Dean has made it onto the president's radar in the past. Trump, reacting to a story that his own White House counsel Don McGahn had talked to special counsel Robert Mueller, said it wasn't true that McGahn was "a John Dean type 'RAT.'"
In an interview last year, Dean was asked to compare his experience to McGahn's. Dean has long said that he decided to testify because he suspected the administration was going to use him as a scapegoat.
"Today, they are much more aware of these things because of what happened during Watergate, when we learned about these laws the hard way," Dean said.
He also spoke of connections to Michael Cohen, the president's personal attorney who pleaded guilty to paying two women for their silence ahead of the 2016 election, among other charges.
Cohen's lawyer, Lanny Davis, is an "old friend" of his, Dean said.
"Lanny knows Watergate pretty well and saw certain parallels between his client’s situation and mine. I was happy to share with Lanny information to refresh his recollection about those times," Dean said in late August, after he was featured in the president's tweet.
Dean at the Kavanaugh hearing's
He testified at Supreme Court nominee Brett Kavanaugh's confirmation hearing on a subject he's spent the past four decades unpacking: whether a president is above the law.
The answer, according to famed Watergate whistleblower John Dean, is an emphatic no.
Dean was called to testify by Democrats, who asked if he thinks a sitting president can be subpoenaed or indicted.
Dean, an outspoken Trump critic, warned the committee of the risks of a "weak check" on presidential powers that a right-leaning court could bring, according to his testimony.
"There is much to fear from an unchecked president who is inclined to abuse his powers. That is a fact I can attest to from personal experience," Dean said. "If Judge Kavanaugh is confirmed, I submit we will have the most pro-presidential powers Supreme Court in the modern era."
Dean brought up the different arguments and statements Kavanaugh has made over the years on presidential privilege, from the nominee's time working with Independent Counsel Kenneth Starr on the investigation of former President Bill Clinton to his time working as an associate White House counsel under President George W. Bush, which Dean called "inconsistent."

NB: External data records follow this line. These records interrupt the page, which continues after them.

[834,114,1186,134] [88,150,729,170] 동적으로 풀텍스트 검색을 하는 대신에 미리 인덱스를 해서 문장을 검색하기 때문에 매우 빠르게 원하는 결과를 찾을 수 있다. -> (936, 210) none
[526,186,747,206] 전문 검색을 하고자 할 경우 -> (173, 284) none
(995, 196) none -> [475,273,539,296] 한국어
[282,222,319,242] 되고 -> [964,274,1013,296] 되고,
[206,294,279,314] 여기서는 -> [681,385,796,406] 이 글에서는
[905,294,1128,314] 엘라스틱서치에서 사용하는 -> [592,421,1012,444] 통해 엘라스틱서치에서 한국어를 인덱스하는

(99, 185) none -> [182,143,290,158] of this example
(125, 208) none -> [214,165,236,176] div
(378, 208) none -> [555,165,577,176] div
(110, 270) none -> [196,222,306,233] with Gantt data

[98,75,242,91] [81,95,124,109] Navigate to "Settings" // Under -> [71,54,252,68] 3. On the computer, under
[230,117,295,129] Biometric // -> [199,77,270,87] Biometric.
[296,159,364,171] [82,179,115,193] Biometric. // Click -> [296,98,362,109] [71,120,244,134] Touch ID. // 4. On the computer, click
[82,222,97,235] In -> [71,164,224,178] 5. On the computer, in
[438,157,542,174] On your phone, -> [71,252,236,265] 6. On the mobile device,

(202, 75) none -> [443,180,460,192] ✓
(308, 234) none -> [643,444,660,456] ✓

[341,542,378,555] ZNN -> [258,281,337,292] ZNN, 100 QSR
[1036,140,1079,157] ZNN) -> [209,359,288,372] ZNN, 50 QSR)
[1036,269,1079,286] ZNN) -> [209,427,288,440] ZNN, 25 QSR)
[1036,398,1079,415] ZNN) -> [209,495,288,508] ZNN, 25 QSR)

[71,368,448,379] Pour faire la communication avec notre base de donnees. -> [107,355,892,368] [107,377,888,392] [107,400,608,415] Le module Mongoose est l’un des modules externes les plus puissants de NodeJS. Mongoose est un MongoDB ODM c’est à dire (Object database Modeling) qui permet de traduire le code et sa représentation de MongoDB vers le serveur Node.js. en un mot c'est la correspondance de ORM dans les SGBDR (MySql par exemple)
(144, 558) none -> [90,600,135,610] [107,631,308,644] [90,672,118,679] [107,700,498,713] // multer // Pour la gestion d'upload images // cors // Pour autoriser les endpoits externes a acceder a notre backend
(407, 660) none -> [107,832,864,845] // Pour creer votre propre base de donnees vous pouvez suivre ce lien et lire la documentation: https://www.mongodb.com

"In short, under Judge Kavanaugh’s view, even if a president shot someone in cold-blood on Fifth Avenue, that president could not be prosecuted while in office. And based on Judge Kavanaugh’s thinking at the time, he would give a president plenty of time to destroy the evidence," Dean wrote.
He also gave his opinion on the documents detailing Kavanaugh's time in the Bush White House that were withheld from the committee, a storyline that dominated the hearings since day one.
Dean wrote of Justice William Rehnquist and Justice Clarence Thomas, "both of whom went to the Court with clouds questioning their honesty and integrity hanging over them."
"If these hearings do nothing else they should establish beyond a reasonable doubt, if possible, that another cloud regarding truthfulness of another justice does not cast doubt on the Court. This is the reason Judge Kavanaugh should want every document he has ever touched reviewed by the committee, unless he has some he wants hidden," Dean ended his statement.